The Masters shall know that the Customs officers are obliged to provide the Master with  a lawyer and interpreter in his native language. However Customs officers always violate such right of the Master and  provide the English-speaking interpreter instead. Therefore, in case the Master decides to make any remarks in the protocol he shall also indicate that he was not provided with the services of an interpreter in his native language and/or a lawyer, if this is the case.

Any Master’s remarks shall be made in his native language even if the Master speaks English and the Master shall not be worried that the Customs officers do not understand his remarks.

5. Not to sign a motion for consideration of the case without Master’s presence.

After execution of the protocol, the Customs officers often draft and then ask the Master to sign a motion for consideration of the case without the Master’s presence addressed to the court, which will hear the case.
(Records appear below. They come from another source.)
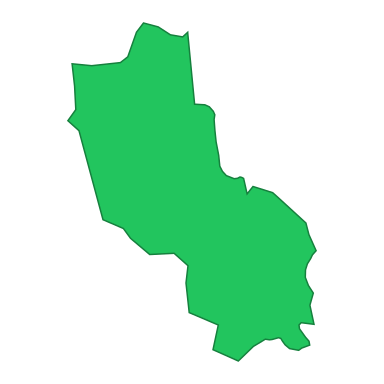 map outline of Alojas (Albers equal-area conic projection)
{"feature_id": "LVA-5755", "entity_name": "Alojas", "entity_type": "Municipality", "adm_level": 1, "iso_a3": "LVA", "parent_name": "Latvia", "parent_adm1": "", "projection": "albers", "projection_center": [24.909, 57.802], "detail": "fine", "context": "isolated", "style": "filled", "palette": "green", "viewbox_px": 384, "rotation_deg": 0, "n_neighbors": 0, "source": "natural_earth", "source_scale": "10m", "svg_char_len": 1037}
<svg xmlns="http://www.w3.org/2000/svg" viewBox="0 0 384 384"><path d="M182.7,36.9L187.7,32.3L187.8,33.8L194.6,104.2L204.9,104.8L209.3,106.8L213.3,111.3L214.8,114.8L214.1,119.5L214.9,130.4L216.1,141.9L218.7,155.4L219.8,166.2L222.4,171.3L226.3,175.6L234.2,178.7L237.5,178.3L240.0,177.0L241.7,177.4L243.6,178.4L247.1,193.9L253.0,186.5L272.7,192.7L277.5,197.0L305.9,223.0L308.9,234.6L316.1,250.7L312.4,254.9L310.7,258.5L307.4,263.8L305.5,269.8L305.3,277.4L308.4,285.5L313.3,293.1L309.9,305.2L314.0,324.3L301.2,322.7L299.0,325.0L299.5,328.8L305.5,337.2L309.0,341.2L309.7,345.1L301.7,348.1L298.7,350.3L289.6,348.6L285.1,344.8L282.5,341.2L280.8,338.4L278.5,337.7L272.1,339.5L269.5,339.8L265.3,339.2L253.4,346.4L238.3,361.0L213.0,349.7L218.3,325.0L189.2,312.6L186.0,283.0L188.0,265.7L174.1,253.3L149.7,254.5L130.6,238.4L123.4,228.5L103.0,219.7L79.0,130.7L67.9,120.7L75.8,109.6L74.6,86.2L72.1,63.8L91.7,65.7L120.4,62.6L127.8,56.8L136.5,32.2L143.5,23.0L158.2,26.9L170.4,34.8L182.7,36.9Z" fill="#22c55e" stroke="#15803d" stroke-width="1.5"/></svg>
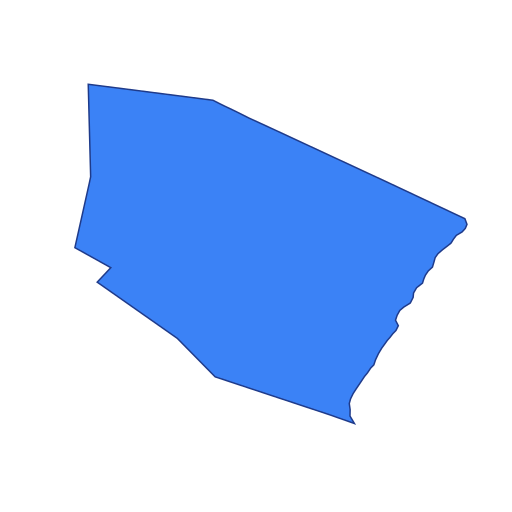 São Miguel do Gostoso, Rio Grande do Norte, Brazil (Equal Earth projection), rotated 102°
{"feature_id": "56859067B76662492887230", "entity_name": "São Miguel do Gostoso", "entity_type": "district", "adm_level": 2, "iso_a3": "BRA", "parent_name": "Brazil", "parent_adm1": "Rio Grande do Norte", "projection": "equal_earth", "projection_center": [-35.72, -5.191], "detail": "fine", "context": "isolated", "style": "filled", "palette": "blue", "viewbox_px": 512, "rotation_deg": 102, "n_neighbors": 0, "source": "geoboundaries", "source_scale": "gbopen_adm2", "svg_char_len": 930}
<svg xmlns="http://www.w3.org/2000/svg" viewBox="0 0 512 512"><g transform="rotate(102 256 256)"><path d="M122.9,455.8L212.9,434.2L219.9,434.2L285.5,434.9L297.6,395.6L314.6,405.9L352.9,315.9L371.4,287.9L382.7,270.8L396.2,149.2L397.0,143.3L399.4,124.9L393.0,130.8L386.7,132.0L380.9,134.1L376.0,133.8L370.4,132.4L364.9,130.3L357.5,127.3L351.2,124.8L347.2,122.7L341.7,120.5L338.0,118.1L332.7,117.5L325.9,115.9L319.8,113.8L315.6,111.9L311.2,110.0L307.7,108.0L303.7,106.1L299.7,103.6L294.6,102.3L289.8,106.2L284.5,105.6L279.3,104.0L275.1,100.7L269.9,95.3L263.8,93.7L259.4,94.2L253.6,92.3L247.9,87.5L243.5,87.1L239.5,86.3L234.8,84.4L230.2,81.1L225.1,80.7L220.3,80.4L215.9,78.5L210.9,74.7L206.7,71.1L202.8,67.9L198.3,66.3L194.1,64.3L189.6,59.4L185.5,57.0L181.2,56.2L176.1,59.4L156.8,141.7L127.3,270.3L122.5,291.7L118.6,306.6L116.0,317.5L114.5,323.4L112.6,330.5L122.9,455.8Z" fill="#3b82f6" stroke="#1e3a8a" stroke-width="1.5"/></g></svg>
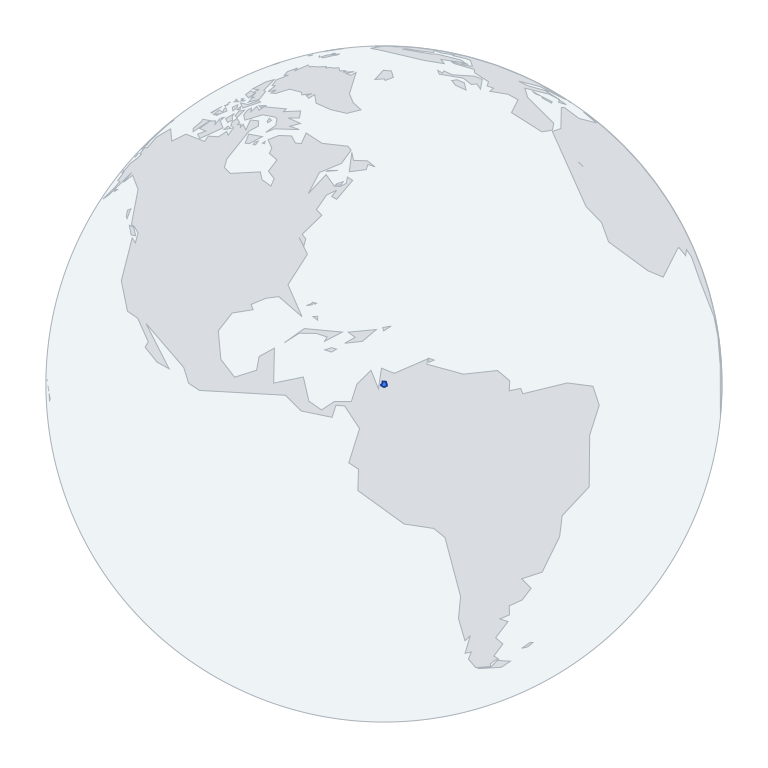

This motion usually includes the Master’s admission of guilt, confirmation that he has no remarks and/or complaints, and that he agrees with the value of seized ship’s stores.

We do not recommend the Masters to sign such document even if it seems that the offence is evident and there are no grounds for challenge.

6. Put a deposit instead of seizure of ship’s stores.

As mentioned above, sanction of art. 472 of the Customs Code of Ukraine foresees confiscation of undeclared ship’s stores and a penalty equal to the value of such undeclared ship’s stores.

As per art. 511 of the Customs Code of Ukraine the Customs office shall obtain a guarantee payment of the penalty and seize the undeclared ship’s stores from the ship.

The Customs office does not accept any letters of undertaking or Club’s letters of guarantee, so they won’t let the vessel to depart until the Owners (usually the agent acting on behalf of the Owners) deposit the funds on the Customs’ account and the undeclared ship’s stores are seized from the ship and placed to the Customs’ warehouse.

In case of a positive outcome a court will order to return the paid deposits back to the payer and return the seized stores to the Master. While getting the deposit back shall not pose any problems, practical realization of return of the seized stores to the Master may be quite difficult.

In this regard, we recommend the Owners an alternative variant: instead of seizure of the undeclared ship’s stores, one may deposit the money equivalent of these stores value to the Customs’ account. In such case, the Master has to file a statement to the Customs office explaining that the ship’s stores are needed for safe exploitation of the vessel and suggesting to put a deposit instead.

Hence, if the Owners put the deposit instead of seizure of the stores and the court makes a decision in the Owners’ favour, it won’t be problematic to get these funds back.

7. Better call your lawyer.

Last but not least, we recommend to use this golden rule as soon as the Master understands that he is facing accusation of violation of customs rules for misdeclaration of ship’s stores. The Master shall inform the Customs officers that he needs legal assistance and refrains from participation in the customs procedures until he gets lawyer’s advice. In summary, the above recommendations are based on our case study of the Master’s usual mistakes, which complicated the defense in different cases. Following these recommendations (apart from advice of a proper declaration of the ship’s stores) may not  help to avoid all problems with Customs authorities, however it will increase the chances for successful defense in further trial and return of the paid deposits as well as seized stores back to the Owners.